Anche per Plebani la stagione 2019-2020 è già agli archivi: “L’annata sportiva in corso credo si possa considerare finita già da febbraio e ai miei ragazzi lo avevo anticipato già dal momento della prima sospensione. Le priorità sono altre e mi aspetto che una comunicazione ufficiale arrivi in tempi brevi per capire come organizzare la prossima visto che in questo periodo, di solito, si lavora già al futuro”.

Restando ovviamente ancorati alle questioni pallonare, c’è però un pizzico di rammarico per quanto bene la formazione tricolore stava inscenando sul terreno di gioco: “Il Villongo Calcio è andato oltre ogni più rosea aspettativa: il settore giovanile ha portato avanti il lavoro degli ultimi anni, facendo crescere i ragazzi in vista di un futuro approdo in prima squadra e già alcuni 2003 e un paio di 2004 sono sotto la lente di ingrandimento del sottoscritto. La Prima Squadra occupa il primo posto in classifica e dopo il girone d’andata siamo il club che, nel nostro girone, ha impiegato più giovani in assoluto. Un risultato gratificante, nonché fotografia di quanto si lavori bene in questa società”.

Sui giovani emergenti: “Fare un nome è sempre difficile perché si rischia di penalizzare qualcuno. Ritengo però che il giocatore in età di regola che ha fatto il salto di qualità sia Matteo Pinessi, centrocampista classe 2000, già da quattro anni in prima squadra. Oltre ad aver dimostrato di essere pronto ad affrontare campionati di categoria superiore, si è sempre distinto per attaccamento, impegno, dedizione e serietà, tutte caratteristiche non facili da trovare al giorno d’oggi. Mi ricorda i giovani di una volta, quelli che mangiavano “pane e calcio”.

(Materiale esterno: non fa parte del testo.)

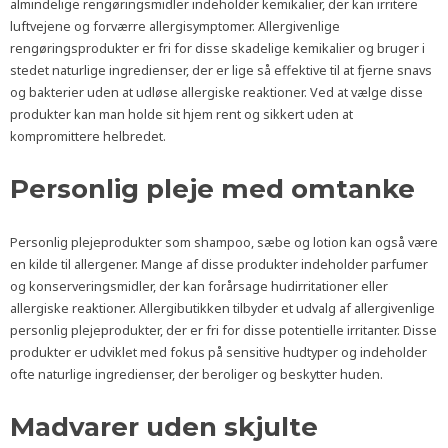
almindelige rengøringsmidler indeholder kemikalier, der kan irritere
luftvejene og forværre allergisymptomer. Allergivenlige
rengøringsprodukter er fri for disse skadelige kemikalier og bruger i
stedet naturlige ingredienser, der er lige så effektive til at fjerne snavs
og bakterier uden at udløse allergiske reaktioner. Ved at vælge disse
produkter kan man holde sit hjem rent og sikkert uden at
kompromittere helbredet.
Personlig pleje med omtanke
Personlig plejeprodukter som shampoo, sæbe og lotion kan også være
en kilde til allergener. Mange af disse produkter indeholder parfumer
og konserveringsmidler, der kan forårsage hudirritationer eller
allergiske reaktioner. Allergibutikken tilbyder et udvalg af allergivenlige
personlig plejeprodukter, der er fri for disse potentielle irritanter. Disse
produkter er udviklet med fokus på sensitive hudtyper og indeholder
ofte naturlige ingredienser, der beroliger og beskytter huden.
Madvarer uden skjulte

Non può mancare un encomio anche per il timoniere Giovanni Rubagotti: “Sul mister potrei scrivere un libro. È stato mio allenatore quando ero giocatore e abbiamo lavorato insieme per tante stagioni anche se in precedenza ricopriva il ruolo di preparatore atletico. Le sue principali qualità sono l’umiltà e la capacità di lettura delle situazioni sia di gioco che di spogliatoio, caratteristiche che reputo fondamentali per poter far bene a questi livelli. È una persona che ha la capacità di essere seria quando serve, sa stemperare in altri momenti e penso che quest’anno fosse nelle condizioni di lavorare al meglio perché affiancato da un vice come Maurizio Dondoni, che conosce come le sue tasche, e di avere come riferimento dirigenziale Serafino Gasparetti, suo amico da tanti anni e persona molto competente”.

In chiusura un abbraccio virtuale rivolto alla città di Bergamo, devastata da questa tragedia: “La città di Bergamo e la sua provincia, e ci metterei anche Brescia visto che vivo sul confine, ha dimostrato di essere abitata da persone con una dignità e un senso del dovere fuori dal comune. Il mio augurio è che alla fine di tutto questo ci si guardi allo specchio e ci si renda conto di quanto siamo stati capaci di superare le difficoltà senza alcun aiuto da parte di chi avrebbe dovuto sostenerci concretamente e non a parole. Le cadute, anche quelle più fragorose, servono a farti capire quanto sia bello rialzarsi e Bergamo si rialzerà”.